--- GIVEN PASSAGE ---

****************************************

Like others said, perhaps I should take my guitar out of its case and get my
caluses back.

------
Avalaxy
Hmm, somehow it doesn't work for me. When I hit the Play button, nothing
happens. What's up with that?

Using Chrome Version 23.0.1271.64 m @ Windows 8 btw.

------
realrocker
This is the coolest thing I have seen in an year.

------
jw_
This is excellent.

------
Honzo
Awesome app. One suggestion: Make the tab numbers WAY bigger. Really hard to
read at the default settings.

Future feature: Lyrics with chords.

------
mengine
This is awesome. Any plans to add a speed slider vs 50%/Full? It would be
super helpful to slow down to 25% on some songs.

------
bryanh
Incredible work Adrian. +1 across the board.

------
stephenhandley
great idea and approach.

might be worth adding way to have the community mark a tab as complete. the
couple i checked other than the tutorial ones weren't finished.. made the
experience frustrating. i know its early and coverage will only improve, but
that might help smooth out that process.

------
misiti3780
i have been playing guitar for 10+ years, learned most of what i know via tabs
(but took some lessons). if this app takes off it would change the way people
learn guitar. i think it is awesome, but i might be hard to get people to
spend time annotating the songs.

****************************************

--- RECORDS SUPPLIED ---
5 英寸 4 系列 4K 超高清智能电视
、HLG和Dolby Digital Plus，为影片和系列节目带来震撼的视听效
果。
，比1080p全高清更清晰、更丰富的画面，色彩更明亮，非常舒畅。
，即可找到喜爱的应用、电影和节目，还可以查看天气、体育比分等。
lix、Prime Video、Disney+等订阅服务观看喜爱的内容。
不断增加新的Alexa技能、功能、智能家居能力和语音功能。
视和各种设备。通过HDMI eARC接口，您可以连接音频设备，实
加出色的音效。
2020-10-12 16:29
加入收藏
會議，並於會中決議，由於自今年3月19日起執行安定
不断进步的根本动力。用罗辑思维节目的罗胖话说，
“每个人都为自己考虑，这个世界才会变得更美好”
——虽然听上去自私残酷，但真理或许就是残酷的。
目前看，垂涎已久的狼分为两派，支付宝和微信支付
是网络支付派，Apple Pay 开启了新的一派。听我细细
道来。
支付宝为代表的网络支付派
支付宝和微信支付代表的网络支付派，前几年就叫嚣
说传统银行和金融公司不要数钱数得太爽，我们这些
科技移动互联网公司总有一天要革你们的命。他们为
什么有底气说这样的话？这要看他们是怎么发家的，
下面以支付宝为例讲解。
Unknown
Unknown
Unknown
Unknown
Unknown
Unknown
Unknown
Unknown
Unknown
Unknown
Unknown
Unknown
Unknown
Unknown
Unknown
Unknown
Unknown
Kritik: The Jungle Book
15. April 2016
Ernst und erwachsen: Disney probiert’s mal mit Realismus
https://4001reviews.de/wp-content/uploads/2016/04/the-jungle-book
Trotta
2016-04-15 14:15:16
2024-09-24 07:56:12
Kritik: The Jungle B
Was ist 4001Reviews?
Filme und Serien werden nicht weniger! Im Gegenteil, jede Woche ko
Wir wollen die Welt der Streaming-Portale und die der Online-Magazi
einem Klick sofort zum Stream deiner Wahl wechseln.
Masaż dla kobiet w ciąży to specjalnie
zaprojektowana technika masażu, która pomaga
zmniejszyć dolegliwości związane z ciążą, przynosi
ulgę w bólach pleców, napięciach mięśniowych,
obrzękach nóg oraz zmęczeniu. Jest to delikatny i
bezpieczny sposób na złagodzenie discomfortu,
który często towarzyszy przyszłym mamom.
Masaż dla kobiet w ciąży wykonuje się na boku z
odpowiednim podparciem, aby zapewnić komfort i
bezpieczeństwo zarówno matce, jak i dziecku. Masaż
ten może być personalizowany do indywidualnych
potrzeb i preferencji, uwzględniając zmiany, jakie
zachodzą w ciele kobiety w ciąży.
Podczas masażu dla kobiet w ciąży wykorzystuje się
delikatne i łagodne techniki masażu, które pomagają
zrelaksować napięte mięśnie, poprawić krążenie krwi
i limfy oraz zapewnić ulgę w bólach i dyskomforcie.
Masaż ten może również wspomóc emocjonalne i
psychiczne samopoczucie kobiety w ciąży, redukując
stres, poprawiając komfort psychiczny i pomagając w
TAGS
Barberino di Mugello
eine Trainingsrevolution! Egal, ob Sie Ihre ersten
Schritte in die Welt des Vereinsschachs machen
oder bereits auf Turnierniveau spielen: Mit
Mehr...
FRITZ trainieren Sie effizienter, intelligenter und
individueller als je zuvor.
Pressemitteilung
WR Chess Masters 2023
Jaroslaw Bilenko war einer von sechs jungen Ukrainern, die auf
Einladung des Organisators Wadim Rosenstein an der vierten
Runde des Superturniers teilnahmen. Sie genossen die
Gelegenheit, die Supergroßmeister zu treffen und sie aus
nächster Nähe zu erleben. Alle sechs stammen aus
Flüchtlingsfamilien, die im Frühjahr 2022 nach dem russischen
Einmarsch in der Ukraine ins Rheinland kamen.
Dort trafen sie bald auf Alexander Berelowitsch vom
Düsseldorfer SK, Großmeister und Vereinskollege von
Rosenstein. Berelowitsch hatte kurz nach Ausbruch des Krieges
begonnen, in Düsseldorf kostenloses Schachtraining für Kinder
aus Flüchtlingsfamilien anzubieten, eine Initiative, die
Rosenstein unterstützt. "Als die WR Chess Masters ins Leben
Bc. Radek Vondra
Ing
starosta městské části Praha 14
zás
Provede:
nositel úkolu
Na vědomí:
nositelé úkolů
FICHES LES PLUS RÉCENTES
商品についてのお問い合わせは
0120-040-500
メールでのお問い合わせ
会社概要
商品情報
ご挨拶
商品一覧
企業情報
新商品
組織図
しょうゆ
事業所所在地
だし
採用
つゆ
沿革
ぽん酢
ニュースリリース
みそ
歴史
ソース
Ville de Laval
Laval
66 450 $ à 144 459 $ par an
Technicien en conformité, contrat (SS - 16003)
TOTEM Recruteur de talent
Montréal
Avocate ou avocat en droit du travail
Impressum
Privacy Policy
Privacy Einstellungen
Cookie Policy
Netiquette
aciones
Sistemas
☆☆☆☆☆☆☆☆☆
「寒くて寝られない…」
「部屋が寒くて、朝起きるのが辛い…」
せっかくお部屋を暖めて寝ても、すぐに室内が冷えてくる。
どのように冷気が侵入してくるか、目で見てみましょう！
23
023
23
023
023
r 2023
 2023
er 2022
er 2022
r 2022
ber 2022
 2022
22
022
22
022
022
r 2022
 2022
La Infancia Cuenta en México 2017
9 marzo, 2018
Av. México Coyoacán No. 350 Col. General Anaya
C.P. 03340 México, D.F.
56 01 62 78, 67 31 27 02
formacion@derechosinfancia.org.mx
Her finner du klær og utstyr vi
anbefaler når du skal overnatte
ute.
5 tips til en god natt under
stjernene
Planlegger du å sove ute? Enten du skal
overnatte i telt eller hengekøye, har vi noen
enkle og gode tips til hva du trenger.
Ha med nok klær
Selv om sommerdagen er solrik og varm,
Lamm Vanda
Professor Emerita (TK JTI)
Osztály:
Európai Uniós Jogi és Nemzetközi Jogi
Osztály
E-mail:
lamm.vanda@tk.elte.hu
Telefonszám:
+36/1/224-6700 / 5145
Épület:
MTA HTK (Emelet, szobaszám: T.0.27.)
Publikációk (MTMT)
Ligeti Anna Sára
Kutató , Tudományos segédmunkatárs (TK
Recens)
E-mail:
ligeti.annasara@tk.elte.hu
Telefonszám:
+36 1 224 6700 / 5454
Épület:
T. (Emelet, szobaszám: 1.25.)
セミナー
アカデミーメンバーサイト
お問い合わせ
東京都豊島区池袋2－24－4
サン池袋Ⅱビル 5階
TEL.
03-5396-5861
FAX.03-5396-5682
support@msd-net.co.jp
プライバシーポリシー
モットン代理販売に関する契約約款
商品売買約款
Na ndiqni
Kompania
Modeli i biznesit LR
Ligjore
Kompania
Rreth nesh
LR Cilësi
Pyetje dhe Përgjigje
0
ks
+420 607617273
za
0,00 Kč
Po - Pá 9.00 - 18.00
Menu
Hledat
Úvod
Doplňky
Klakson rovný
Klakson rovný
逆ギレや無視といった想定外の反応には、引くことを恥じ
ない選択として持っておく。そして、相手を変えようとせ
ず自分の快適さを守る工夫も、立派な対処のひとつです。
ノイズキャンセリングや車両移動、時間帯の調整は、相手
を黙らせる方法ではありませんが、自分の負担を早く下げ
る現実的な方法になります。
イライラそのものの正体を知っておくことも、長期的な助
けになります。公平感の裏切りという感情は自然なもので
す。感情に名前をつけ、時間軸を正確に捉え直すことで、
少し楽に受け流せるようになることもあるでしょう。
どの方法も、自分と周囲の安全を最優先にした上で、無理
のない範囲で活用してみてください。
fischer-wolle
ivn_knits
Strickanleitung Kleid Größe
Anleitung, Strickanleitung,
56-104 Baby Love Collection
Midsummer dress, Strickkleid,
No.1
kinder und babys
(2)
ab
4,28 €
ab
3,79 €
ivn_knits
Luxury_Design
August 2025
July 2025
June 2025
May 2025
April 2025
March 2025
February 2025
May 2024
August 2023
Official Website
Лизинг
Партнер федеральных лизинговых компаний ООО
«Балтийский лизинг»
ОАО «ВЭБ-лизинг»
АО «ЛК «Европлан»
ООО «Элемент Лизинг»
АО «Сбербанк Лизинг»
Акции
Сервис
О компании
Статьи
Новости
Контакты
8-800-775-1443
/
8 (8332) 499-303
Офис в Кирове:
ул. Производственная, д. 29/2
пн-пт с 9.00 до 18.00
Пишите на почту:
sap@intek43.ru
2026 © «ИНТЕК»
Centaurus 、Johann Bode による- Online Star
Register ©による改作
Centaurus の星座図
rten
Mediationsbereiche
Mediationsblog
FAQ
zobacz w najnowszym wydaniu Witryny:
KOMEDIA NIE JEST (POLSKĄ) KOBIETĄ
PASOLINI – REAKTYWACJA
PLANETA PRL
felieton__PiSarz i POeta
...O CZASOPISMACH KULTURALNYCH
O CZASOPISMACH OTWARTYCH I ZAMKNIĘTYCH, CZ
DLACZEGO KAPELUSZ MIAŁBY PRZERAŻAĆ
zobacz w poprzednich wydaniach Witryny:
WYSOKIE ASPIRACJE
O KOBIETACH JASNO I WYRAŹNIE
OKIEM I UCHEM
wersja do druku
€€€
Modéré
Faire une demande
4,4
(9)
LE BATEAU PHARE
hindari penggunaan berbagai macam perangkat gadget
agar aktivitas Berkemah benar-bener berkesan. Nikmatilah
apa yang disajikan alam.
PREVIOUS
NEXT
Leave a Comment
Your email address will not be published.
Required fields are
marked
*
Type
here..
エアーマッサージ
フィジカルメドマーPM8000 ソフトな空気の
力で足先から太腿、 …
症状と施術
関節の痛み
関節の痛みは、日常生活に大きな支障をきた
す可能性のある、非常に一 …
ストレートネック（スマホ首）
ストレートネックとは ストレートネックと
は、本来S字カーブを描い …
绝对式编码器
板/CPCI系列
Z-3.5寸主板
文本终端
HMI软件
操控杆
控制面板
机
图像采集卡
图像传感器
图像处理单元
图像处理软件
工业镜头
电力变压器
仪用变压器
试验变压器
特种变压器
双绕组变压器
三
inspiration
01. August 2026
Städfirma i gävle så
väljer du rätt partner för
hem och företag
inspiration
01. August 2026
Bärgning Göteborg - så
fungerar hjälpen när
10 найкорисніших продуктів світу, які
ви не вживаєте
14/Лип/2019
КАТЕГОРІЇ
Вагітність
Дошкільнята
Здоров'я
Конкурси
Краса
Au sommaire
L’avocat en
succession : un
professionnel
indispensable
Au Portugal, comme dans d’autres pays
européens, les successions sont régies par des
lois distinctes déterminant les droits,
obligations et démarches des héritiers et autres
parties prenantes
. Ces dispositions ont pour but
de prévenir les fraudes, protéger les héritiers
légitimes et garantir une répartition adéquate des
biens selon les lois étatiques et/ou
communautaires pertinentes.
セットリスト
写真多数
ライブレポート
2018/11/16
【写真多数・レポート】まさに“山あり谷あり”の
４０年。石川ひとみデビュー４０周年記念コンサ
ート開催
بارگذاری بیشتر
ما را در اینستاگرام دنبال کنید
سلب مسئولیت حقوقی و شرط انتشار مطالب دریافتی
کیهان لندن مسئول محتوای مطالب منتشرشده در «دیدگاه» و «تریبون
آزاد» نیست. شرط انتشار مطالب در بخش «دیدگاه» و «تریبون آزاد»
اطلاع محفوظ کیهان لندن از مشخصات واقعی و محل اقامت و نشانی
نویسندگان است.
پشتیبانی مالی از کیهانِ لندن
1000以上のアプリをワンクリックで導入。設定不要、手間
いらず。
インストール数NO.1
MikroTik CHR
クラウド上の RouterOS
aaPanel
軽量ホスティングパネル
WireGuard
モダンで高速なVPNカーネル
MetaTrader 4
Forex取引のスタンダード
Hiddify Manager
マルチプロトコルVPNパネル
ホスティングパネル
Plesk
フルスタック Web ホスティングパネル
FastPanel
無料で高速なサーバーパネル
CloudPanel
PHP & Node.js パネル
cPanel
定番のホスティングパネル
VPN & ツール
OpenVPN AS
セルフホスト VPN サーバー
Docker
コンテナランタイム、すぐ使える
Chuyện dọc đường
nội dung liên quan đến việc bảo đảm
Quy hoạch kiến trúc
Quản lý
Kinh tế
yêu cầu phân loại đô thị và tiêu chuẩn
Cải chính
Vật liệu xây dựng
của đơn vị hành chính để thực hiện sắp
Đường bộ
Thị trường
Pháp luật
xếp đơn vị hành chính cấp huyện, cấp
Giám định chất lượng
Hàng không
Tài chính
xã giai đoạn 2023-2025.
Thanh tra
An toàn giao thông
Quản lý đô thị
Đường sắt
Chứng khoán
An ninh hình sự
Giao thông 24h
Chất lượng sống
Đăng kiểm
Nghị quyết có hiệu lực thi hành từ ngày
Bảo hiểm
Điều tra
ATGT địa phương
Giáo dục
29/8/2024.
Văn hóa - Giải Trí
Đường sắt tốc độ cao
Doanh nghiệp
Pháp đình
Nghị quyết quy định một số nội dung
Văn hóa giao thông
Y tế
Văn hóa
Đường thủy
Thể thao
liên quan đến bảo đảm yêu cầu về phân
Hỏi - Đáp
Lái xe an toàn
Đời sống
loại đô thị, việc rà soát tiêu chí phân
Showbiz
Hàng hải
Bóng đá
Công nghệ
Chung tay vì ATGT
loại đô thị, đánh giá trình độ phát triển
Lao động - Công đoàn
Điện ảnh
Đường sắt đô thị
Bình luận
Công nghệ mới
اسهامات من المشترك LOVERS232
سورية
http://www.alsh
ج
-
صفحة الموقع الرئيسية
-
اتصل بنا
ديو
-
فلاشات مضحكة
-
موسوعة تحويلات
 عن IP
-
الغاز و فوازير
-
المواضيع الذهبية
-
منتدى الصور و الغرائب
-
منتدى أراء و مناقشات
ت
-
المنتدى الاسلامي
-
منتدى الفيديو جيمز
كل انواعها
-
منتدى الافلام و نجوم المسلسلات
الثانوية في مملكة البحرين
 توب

****************************************

--- WHAT THE TASK ASKS ---
Which usernames head the comments in the forum thread above? List every one.

--- ANSWER SPACE ---
Avalaxy, realrocker, jw_, Honzo, mengine, bryanh, stephenhandley, misiti3780